**The problem**
Retype, word for word, each line between the lines holding "- **Log audio events** for troubleshooting" and "### **🎯 Try These Examples**", inclusive, and leave the rest of the data alone.

(Source texts of formatted documents)
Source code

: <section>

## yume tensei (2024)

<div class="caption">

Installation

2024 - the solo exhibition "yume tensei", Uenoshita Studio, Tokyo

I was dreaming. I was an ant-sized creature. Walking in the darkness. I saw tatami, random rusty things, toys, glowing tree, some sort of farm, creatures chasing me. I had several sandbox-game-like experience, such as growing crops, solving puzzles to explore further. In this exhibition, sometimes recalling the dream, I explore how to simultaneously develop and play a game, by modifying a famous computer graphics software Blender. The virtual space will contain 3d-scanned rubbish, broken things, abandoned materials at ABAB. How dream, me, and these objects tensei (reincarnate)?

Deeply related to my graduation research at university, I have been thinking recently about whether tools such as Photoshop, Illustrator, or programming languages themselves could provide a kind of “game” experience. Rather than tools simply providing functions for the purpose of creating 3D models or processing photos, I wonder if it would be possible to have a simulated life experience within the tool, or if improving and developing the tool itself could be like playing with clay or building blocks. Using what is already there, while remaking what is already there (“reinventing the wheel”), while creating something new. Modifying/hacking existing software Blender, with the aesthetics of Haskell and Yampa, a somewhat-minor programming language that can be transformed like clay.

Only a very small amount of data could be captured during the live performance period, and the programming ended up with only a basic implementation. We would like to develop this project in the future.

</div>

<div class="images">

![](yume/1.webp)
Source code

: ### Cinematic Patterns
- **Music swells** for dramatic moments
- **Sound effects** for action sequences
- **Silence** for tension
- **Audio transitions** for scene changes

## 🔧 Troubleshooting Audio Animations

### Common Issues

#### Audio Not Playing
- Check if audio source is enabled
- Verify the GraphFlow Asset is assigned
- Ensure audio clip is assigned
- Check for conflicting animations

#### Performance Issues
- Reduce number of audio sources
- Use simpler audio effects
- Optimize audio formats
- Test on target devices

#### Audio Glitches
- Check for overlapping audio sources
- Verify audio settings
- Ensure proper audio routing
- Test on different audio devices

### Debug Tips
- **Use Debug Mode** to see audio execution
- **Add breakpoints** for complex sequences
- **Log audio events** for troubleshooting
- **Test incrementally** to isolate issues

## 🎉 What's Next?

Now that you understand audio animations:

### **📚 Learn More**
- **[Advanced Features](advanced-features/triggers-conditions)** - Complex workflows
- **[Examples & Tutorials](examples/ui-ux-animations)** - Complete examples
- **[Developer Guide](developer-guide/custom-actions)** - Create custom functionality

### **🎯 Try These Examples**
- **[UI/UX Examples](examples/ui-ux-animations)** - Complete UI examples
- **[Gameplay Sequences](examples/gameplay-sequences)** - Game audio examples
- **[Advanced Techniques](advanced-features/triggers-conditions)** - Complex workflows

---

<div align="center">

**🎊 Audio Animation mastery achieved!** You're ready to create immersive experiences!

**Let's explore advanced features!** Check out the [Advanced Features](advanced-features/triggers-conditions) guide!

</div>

**Answer below**
- **Log audio events** for troubleshooting
- **Test incrementally** to isolate issues

## 🎉 What's Next?

Now that you understand audio animations:

### **📚 Learn More**
- **[Advanced Features](advanced-features/triggers-conditions)** - Complex workflows
- **[Examples & Tutorials](examples/ui-ux-animations)** - Complete examples
- **[Developer Guide](developer-guide/custom-actions)** - Create custom functionality

### **🎯 Try These Examples**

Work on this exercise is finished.